Geese scaring some students

Photo courtesy: Stephen Swan

In recent years the serene and picturesque campus of Florida A&M University, known for its lush landscapes and tranquil study spots, has become the backdrop for an unexpected and feisty feud between students and the local goose population. 

With their striking appearance and honking calls, these birds have been part of the campus scenery for as long as anyone can remember. However, their behavior has taken a notably aggressive turn, coinciding with the onset of their nesting season, which unfortunately overlaps with the university’s spring semester.

Iyano Gross, a third-year psychology student, fell victim to an attack on campus. “It came out of nowhere. I nearly thought I was done for,” Gross said. “I ran for my life after it came flying towards me in an aggressive rage.”

As word of the encounter spread, it became clear that this wasn’t an isolated incident. Students across campus began sharing their tales of goose confrontations, ranging from being chased down footpaths to stand-offs outside lecture halls. 
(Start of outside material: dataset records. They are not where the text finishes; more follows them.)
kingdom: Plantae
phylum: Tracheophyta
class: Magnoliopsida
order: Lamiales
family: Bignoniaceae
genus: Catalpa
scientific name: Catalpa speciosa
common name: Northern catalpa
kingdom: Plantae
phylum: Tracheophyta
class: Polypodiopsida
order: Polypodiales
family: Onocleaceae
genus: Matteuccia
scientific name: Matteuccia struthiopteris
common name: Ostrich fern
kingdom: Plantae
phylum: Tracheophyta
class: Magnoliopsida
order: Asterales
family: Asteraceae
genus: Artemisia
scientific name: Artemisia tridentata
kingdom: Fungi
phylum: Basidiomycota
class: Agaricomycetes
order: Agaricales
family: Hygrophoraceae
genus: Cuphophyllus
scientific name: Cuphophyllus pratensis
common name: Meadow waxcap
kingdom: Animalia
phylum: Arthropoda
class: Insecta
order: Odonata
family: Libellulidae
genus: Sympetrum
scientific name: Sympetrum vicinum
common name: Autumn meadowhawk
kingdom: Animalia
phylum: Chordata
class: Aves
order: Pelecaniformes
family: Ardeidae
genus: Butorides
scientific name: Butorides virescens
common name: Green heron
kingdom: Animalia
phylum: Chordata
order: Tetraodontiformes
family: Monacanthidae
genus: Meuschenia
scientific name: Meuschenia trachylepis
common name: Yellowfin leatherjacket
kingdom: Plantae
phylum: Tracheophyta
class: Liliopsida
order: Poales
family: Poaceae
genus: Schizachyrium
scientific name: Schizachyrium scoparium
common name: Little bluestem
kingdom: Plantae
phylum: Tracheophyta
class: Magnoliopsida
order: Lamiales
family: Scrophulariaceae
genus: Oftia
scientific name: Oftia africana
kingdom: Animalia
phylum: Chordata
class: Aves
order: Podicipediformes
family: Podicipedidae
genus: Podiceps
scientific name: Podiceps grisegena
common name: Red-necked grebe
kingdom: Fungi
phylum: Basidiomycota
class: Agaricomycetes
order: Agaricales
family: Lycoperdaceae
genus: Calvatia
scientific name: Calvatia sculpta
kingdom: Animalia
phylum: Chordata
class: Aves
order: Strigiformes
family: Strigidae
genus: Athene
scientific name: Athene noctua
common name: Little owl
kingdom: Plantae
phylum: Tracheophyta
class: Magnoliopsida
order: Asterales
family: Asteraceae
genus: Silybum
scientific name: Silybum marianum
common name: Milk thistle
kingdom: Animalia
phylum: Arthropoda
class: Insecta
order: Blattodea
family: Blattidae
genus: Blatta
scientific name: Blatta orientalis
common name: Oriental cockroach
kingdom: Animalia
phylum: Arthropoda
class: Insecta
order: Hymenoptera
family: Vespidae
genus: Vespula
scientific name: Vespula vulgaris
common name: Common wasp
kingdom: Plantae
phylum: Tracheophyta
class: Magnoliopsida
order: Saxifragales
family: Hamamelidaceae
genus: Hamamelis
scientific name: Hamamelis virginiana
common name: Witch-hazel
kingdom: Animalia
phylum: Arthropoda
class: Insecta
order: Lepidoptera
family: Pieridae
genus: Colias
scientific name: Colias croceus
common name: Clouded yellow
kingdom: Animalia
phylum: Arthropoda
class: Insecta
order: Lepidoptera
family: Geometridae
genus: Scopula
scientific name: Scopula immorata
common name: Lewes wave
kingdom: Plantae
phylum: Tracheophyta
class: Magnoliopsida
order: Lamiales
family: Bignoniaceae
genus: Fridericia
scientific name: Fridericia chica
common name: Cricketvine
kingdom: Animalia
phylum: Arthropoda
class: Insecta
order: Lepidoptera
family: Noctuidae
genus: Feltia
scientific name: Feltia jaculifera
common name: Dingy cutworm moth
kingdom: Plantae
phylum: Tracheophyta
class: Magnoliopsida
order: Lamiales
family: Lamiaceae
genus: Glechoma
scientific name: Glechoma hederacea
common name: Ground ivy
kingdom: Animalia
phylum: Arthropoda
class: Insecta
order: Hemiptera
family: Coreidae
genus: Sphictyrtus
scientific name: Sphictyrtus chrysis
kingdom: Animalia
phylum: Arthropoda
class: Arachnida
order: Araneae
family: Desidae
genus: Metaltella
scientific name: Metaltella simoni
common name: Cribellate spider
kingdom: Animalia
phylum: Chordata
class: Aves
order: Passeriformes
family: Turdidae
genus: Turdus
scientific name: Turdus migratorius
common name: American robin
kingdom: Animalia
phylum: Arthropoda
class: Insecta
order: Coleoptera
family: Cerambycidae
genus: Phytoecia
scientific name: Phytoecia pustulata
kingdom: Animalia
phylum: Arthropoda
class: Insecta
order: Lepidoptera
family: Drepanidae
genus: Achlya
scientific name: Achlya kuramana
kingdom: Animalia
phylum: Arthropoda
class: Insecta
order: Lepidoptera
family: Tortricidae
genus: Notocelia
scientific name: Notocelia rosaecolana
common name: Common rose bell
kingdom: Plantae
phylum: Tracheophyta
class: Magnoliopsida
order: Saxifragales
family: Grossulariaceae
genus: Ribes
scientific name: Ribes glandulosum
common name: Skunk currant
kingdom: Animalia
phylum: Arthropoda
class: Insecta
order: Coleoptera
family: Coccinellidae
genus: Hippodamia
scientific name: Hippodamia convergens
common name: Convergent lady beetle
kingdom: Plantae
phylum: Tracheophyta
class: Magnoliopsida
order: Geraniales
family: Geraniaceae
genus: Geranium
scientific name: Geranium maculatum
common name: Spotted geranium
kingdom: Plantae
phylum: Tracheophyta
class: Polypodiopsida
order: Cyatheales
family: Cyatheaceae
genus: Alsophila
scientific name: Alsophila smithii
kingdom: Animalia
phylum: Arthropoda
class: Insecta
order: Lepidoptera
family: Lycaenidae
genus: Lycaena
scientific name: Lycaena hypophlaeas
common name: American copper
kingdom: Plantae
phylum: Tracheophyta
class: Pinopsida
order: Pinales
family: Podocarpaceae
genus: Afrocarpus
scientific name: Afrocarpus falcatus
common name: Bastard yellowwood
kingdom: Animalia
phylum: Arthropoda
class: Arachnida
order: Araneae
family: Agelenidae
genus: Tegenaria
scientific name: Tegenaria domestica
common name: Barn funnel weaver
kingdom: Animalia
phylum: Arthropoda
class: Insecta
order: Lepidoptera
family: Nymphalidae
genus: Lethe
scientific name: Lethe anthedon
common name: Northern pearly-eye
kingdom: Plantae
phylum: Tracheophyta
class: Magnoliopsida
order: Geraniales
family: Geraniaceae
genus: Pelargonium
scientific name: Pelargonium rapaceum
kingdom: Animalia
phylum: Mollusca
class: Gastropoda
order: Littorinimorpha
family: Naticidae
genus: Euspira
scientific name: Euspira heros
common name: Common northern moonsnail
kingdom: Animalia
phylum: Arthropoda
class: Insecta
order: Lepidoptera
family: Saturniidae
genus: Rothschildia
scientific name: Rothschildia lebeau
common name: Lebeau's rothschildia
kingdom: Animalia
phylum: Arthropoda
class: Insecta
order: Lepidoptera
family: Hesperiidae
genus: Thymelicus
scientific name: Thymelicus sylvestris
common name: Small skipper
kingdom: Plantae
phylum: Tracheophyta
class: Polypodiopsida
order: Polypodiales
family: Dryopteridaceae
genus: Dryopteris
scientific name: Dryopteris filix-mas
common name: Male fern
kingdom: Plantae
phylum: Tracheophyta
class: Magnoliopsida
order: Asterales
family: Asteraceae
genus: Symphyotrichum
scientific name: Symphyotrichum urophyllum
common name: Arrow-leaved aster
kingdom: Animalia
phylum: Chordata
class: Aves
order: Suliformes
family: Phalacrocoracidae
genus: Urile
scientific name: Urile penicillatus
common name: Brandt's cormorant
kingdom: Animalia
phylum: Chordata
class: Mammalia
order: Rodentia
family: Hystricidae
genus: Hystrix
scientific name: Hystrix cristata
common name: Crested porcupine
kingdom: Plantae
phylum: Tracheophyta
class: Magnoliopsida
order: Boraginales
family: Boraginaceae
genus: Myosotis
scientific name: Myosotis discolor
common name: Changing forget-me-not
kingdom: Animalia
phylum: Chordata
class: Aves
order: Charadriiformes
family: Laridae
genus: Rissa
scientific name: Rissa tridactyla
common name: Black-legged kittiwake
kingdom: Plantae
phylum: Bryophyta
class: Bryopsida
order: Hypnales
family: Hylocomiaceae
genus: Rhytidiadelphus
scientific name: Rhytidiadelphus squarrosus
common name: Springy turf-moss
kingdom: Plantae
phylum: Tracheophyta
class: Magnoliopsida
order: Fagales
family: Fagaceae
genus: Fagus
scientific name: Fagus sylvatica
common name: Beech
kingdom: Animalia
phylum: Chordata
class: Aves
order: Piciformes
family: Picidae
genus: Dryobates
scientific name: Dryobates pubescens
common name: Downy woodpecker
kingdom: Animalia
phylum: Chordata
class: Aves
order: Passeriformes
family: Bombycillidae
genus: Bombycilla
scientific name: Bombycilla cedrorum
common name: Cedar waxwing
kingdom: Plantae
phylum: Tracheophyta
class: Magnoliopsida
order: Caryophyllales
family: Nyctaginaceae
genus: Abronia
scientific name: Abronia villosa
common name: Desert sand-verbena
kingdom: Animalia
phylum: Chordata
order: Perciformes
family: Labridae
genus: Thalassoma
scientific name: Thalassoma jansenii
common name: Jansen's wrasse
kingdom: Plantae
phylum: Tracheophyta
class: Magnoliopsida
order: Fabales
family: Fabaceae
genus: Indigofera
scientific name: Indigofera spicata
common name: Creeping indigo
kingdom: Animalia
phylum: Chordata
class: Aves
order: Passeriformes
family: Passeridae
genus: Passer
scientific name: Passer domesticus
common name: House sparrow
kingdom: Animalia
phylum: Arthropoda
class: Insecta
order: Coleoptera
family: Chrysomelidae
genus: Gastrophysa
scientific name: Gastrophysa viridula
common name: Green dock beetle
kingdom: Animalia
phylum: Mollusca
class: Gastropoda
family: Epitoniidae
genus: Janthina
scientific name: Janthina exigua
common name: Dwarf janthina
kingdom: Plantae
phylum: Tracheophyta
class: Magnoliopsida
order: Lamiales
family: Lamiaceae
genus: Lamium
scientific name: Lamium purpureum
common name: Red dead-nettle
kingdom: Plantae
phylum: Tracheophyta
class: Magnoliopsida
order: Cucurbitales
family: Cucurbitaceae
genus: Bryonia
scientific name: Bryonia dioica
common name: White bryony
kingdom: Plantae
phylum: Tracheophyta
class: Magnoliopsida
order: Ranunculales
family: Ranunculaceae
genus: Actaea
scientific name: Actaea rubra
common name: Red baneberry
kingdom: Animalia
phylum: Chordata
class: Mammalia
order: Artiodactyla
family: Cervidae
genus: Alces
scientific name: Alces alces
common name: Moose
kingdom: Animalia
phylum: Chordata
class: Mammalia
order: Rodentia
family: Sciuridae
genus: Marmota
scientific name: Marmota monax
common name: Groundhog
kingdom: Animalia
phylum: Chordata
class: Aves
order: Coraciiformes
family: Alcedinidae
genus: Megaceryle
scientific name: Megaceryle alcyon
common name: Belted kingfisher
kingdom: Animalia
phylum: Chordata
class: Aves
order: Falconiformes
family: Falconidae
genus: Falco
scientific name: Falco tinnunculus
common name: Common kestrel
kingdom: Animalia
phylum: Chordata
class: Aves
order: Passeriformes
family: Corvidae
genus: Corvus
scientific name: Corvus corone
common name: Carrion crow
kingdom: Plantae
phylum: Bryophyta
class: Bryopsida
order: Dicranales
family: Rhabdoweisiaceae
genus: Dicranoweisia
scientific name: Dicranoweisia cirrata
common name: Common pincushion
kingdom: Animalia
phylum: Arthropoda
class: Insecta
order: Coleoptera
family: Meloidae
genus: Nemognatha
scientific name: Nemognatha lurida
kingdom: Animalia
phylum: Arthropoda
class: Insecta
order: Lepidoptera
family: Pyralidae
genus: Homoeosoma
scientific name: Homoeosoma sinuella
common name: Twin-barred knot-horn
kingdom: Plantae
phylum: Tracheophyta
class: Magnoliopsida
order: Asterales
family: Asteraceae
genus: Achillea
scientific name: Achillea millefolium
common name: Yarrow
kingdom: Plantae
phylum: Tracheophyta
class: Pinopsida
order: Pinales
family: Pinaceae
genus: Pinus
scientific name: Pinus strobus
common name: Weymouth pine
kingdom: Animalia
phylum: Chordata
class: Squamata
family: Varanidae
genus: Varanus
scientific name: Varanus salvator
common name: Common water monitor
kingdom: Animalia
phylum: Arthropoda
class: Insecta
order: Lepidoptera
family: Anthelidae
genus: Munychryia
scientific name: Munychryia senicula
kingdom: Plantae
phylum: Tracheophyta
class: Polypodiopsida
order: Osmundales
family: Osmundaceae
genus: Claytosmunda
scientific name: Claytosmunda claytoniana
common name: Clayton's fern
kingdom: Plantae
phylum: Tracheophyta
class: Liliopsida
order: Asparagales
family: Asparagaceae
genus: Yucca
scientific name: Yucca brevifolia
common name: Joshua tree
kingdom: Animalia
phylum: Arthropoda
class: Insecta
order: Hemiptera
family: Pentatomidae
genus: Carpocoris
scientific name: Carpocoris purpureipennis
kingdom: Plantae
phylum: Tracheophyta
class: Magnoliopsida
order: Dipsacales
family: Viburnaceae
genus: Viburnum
Social media accounts documenting these avian attacks sprang up overnight, blending humor with a touch of wildlife awareness. Many students utilize these accounts to ensure that the student body is aware of what is happening on campus with these so-called attacks. 

Some students, like the geese, aren’t threatening their school safety. Aaron Ford, a second-year theater major, says that he feels safe.

 “Maybe it’s a case-by-case scenario,” Ford said. “All the geese aren’t attacking people. I have never been attacked, and they have never shown their aggressive side towards me.”

Some students say they are scared for their safety, and they want to know some of the ways they can avoid conformation with these animals. 

The questions students ask are: what can be done to ensure the student body feels safe?

Interim Chief of Police John Cotton shared his thoughts on the concern. 

“We plan to initiate a campaign to educate the campus community on how to co-exist peacefully with the geese,” Cotton said. “Workshops on understanding goose behavior, tips on avoiding confrontations which will help to mitigate the encounters in the future.”

Could this possibly work for the students? Students may have to take extra precautionary measures to avoid these attacks in the future. With the soon-to-be-shared safety tips, students will hopefully be able to live peacefully on campus with the wildlife that surrounds them.